作業内容: 課題文の「皆様、こんにちは。にこいちです。」から「層の共通項をまとめています。」に至るまでのすべてを、一字一句違えずに書き写してください。

── 課題文

愛読書「となりの億万長者」(The Millionaire Next Door)その1

皆様、こんにちは。にこいちです。

 

最近、友人・知人・親戚に本をプレゼントして回ってます。その中でも、ウケがよかった「となりの億万長者」について、何回かに分けてご紹介しようと思います。

 

1.概要

「となりの億万長者」は、アメリカのスタンリー博士(1944年生・2015逝去)とダンコ博士(1950年生)のお二人による著書です。お二人が1万人以上の億万長者にインタビューとアンケートをした結果に基づき、小話を交えながら、富裕層の共通項をまとめています。

 

 累計200万部超のベストセラー、かつ、1996年発行のロングセラー(発行から約25年)。日本では1997年に早川書房から日本語訳が発行され、2013年に再度早川書房から新版が発行されています。2013年版は、作家の橘玲さんが推薦帯をお書きになり、私は橘さんのファンだったことから、この本を知りました。最近だと、色々な方がブログやYoutubeでこの本を紹介されているみたいですね。

 

2.億万長者の共通項

(1)億万長者(100万ドル/1億円以上の純資産を持つ人々)の多くは高級住宅街に住んでいないブルーカラー(労働者階級)。ぜいたく品(食品、住宅、車、衣服、時計など)を持たずに質素に暮らす。収入よりはるかに低い支出で生活している。

────
── 項目一覧

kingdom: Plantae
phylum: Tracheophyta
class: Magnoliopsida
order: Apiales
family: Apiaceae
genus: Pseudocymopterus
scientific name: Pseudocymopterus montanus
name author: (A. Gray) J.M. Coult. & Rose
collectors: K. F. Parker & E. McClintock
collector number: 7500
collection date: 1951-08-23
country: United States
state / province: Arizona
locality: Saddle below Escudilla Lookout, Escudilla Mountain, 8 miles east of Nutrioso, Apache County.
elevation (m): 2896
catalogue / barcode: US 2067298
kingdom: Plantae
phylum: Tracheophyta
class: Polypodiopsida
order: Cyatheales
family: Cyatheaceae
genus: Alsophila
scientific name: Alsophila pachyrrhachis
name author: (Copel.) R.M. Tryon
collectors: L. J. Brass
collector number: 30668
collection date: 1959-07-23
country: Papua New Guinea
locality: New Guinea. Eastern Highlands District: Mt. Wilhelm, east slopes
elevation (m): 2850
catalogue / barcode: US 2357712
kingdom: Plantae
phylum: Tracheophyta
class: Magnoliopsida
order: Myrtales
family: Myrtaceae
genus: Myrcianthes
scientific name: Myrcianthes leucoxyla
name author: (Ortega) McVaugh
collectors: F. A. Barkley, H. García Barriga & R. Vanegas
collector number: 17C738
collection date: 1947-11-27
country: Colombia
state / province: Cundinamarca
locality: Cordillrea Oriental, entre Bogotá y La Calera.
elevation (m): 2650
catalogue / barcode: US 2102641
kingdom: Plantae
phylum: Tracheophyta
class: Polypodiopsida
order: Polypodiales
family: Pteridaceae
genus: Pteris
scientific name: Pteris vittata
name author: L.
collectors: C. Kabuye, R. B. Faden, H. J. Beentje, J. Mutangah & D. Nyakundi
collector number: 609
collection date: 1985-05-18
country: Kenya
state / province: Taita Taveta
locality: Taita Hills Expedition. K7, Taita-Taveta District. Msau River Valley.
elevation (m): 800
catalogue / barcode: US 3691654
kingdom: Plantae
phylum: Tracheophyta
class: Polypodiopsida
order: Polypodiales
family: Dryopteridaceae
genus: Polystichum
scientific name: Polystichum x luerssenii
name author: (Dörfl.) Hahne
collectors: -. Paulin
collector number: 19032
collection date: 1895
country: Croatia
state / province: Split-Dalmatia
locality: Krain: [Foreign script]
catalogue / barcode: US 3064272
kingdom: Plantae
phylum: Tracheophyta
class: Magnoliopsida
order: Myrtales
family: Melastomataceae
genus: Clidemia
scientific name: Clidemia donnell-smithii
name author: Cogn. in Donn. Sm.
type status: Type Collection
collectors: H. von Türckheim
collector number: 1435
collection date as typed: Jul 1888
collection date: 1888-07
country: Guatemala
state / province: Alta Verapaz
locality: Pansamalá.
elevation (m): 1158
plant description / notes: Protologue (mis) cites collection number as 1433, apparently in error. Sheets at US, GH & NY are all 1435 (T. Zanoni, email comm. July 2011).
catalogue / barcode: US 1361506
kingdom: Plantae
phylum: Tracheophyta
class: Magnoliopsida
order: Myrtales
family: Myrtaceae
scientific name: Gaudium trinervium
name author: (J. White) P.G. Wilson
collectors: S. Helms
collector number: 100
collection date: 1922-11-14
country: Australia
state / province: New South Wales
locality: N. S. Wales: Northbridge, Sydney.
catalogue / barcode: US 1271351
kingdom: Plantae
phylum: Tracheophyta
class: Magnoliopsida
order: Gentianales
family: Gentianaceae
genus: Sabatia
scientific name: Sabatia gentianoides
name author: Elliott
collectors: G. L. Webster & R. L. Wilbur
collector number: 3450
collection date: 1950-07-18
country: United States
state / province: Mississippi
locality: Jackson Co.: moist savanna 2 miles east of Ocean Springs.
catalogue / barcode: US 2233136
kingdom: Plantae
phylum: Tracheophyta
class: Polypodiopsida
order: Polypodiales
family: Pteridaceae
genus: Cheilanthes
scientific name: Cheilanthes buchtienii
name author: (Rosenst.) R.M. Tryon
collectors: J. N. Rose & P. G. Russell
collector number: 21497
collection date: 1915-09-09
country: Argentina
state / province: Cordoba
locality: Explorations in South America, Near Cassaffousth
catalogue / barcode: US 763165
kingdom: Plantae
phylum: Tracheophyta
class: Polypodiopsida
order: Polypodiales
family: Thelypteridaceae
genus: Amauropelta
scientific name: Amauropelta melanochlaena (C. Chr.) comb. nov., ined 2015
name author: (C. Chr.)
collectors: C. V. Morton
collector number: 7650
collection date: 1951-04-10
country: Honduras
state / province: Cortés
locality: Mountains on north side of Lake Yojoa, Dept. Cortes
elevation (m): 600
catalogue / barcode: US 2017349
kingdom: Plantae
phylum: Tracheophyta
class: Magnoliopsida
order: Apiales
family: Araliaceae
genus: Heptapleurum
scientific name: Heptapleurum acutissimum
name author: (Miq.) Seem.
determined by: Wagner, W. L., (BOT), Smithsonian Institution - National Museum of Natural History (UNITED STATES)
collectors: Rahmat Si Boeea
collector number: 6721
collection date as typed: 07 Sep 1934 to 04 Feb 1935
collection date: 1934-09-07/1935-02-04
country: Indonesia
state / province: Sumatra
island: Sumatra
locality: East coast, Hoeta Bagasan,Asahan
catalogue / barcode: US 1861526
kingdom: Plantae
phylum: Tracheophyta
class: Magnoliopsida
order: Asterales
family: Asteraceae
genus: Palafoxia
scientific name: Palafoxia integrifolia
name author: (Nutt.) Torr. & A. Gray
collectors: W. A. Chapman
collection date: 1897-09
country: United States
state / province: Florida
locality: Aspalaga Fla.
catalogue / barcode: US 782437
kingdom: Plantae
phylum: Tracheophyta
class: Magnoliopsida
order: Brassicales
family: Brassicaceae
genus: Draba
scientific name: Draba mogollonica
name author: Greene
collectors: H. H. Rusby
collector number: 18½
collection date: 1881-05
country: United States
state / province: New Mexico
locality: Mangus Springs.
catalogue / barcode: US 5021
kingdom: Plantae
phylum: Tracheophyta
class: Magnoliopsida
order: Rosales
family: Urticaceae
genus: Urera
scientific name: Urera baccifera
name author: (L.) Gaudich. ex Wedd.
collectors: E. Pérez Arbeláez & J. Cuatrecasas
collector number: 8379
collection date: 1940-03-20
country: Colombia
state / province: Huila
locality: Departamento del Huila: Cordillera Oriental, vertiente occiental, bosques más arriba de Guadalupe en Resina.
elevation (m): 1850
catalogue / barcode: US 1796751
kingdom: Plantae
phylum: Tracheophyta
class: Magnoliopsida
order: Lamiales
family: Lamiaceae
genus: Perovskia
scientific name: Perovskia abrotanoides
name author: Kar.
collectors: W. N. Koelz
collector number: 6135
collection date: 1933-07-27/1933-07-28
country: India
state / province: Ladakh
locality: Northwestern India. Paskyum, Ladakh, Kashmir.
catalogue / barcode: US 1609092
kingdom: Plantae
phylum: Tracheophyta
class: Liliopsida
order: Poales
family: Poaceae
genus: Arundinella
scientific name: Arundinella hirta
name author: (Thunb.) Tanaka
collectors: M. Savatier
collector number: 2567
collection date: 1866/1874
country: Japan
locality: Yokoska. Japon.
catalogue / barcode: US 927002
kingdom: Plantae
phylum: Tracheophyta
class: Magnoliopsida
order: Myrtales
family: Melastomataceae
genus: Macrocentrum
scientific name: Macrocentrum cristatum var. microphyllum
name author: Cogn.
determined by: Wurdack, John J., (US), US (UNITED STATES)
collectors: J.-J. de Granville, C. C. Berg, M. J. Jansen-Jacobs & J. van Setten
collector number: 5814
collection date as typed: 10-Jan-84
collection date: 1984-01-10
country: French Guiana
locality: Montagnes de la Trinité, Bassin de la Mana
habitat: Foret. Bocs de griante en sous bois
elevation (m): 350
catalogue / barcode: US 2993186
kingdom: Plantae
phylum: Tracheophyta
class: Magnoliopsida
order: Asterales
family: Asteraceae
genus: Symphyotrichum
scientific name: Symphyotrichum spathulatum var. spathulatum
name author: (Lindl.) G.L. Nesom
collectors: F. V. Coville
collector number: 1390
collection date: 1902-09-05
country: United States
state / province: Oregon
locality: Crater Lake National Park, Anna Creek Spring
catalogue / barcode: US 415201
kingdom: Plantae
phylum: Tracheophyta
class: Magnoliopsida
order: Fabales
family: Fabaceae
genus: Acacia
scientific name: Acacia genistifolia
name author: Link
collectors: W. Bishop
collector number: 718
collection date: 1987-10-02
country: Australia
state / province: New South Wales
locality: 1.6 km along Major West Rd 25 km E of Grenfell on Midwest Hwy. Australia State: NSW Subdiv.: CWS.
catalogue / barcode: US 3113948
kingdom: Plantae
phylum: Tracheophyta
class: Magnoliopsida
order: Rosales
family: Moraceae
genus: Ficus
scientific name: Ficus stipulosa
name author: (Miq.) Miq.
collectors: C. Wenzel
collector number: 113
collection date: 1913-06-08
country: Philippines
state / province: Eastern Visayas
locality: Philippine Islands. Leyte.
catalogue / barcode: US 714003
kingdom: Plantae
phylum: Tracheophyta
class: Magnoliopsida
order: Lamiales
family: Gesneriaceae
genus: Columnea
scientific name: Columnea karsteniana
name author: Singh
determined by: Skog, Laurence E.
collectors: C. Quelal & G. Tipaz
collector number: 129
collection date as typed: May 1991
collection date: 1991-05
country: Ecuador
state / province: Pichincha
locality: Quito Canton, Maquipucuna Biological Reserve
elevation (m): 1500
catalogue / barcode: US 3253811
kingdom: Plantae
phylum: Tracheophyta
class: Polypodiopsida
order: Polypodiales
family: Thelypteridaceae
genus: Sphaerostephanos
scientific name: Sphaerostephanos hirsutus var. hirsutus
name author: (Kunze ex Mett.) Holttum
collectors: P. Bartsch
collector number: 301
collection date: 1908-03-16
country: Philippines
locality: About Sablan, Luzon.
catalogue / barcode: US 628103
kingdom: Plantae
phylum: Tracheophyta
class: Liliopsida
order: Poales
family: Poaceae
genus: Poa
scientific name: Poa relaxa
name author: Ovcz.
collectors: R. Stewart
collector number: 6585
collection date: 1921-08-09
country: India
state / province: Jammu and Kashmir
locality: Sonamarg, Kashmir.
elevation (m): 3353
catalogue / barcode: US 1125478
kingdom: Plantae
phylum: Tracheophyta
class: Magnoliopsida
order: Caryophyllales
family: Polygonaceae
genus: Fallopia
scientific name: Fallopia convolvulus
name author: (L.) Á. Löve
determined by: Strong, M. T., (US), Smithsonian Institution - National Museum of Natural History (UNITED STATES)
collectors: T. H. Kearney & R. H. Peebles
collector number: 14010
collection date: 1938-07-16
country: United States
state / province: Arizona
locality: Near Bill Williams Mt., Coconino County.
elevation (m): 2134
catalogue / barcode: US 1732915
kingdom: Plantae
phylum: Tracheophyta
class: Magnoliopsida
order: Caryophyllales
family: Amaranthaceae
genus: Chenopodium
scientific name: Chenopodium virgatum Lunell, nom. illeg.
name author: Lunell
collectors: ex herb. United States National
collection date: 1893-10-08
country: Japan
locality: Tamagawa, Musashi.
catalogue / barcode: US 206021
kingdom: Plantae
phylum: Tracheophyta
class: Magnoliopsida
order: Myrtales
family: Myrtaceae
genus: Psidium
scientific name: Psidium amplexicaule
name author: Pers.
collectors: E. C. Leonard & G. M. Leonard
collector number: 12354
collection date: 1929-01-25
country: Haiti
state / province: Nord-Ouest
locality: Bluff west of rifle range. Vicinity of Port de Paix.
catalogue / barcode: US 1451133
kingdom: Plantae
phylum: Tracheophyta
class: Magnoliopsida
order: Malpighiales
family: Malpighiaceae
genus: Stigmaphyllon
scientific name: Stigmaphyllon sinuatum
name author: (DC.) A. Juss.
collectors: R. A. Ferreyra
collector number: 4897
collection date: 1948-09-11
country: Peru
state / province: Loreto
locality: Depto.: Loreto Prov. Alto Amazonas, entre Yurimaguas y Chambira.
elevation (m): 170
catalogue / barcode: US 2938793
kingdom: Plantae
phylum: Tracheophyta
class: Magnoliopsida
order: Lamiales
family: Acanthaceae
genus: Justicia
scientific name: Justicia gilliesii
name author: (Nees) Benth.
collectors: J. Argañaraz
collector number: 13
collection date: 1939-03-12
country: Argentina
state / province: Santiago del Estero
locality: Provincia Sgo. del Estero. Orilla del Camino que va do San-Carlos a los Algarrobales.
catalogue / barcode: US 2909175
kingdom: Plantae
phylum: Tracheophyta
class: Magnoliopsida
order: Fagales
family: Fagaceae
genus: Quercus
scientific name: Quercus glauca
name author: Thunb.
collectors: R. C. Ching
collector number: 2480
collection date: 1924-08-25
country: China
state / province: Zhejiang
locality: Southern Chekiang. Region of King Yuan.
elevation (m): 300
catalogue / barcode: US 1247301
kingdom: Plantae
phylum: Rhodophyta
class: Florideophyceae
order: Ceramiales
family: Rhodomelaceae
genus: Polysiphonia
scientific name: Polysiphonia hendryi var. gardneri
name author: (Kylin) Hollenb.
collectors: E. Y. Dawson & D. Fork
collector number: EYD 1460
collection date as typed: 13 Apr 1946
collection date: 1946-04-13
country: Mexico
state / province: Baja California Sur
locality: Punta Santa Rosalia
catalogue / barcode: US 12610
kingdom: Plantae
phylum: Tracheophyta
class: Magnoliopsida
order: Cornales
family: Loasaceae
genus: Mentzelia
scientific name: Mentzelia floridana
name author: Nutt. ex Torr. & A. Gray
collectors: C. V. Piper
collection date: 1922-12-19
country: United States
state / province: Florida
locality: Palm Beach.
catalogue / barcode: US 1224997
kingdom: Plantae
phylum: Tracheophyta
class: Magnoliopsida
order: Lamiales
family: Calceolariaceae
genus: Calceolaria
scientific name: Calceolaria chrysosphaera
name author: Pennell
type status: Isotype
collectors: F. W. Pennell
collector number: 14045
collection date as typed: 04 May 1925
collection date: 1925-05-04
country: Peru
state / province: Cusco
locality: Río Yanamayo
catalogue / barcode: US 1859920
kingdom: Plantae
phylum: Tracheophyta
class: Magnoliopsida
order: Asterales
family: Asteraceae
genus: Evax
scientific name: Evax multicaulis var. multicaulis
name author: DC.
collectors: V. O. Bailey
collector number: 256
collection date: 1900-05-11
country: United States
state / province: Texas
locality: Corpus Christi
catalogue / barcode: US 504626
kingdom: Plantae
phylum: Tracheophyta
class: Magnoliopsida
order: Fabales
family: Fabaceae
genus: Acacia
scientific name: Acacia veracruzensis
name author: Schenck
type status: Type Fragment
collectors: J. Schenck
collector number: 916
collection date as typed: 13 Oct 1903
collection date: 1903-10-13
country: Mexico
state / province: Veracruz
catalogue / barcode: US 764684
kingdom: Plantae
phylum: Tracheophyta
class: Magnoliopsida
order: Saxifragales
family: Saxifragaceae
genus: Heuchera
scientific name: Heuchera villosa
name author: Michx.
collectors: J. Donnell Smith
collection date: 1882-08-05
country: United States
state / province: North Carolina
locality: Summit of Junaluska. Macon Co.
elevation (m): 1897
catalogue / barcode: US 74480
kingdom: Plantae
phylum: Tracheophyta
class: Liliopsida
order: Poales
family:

────

回答:
皆様、こんにちは。にこいちです。

 

最近、友人・知人・親戚に本をプレゼントして回ってます。その中でも、ウケがよかった「となりの億万長者」について、何回かに分けてご紹介しようと思います。

 

1.概要

「となりの億万長者」は、アメリカのスタンリー博士(1944年生・2015逝去)とダンコ博士(1950年生)のお二人による著書です。お二人が1万人以上の億万長者にインタビューとアンケートをした結果に基づき、小話を交えながら、富裕層の共通項をまとめています。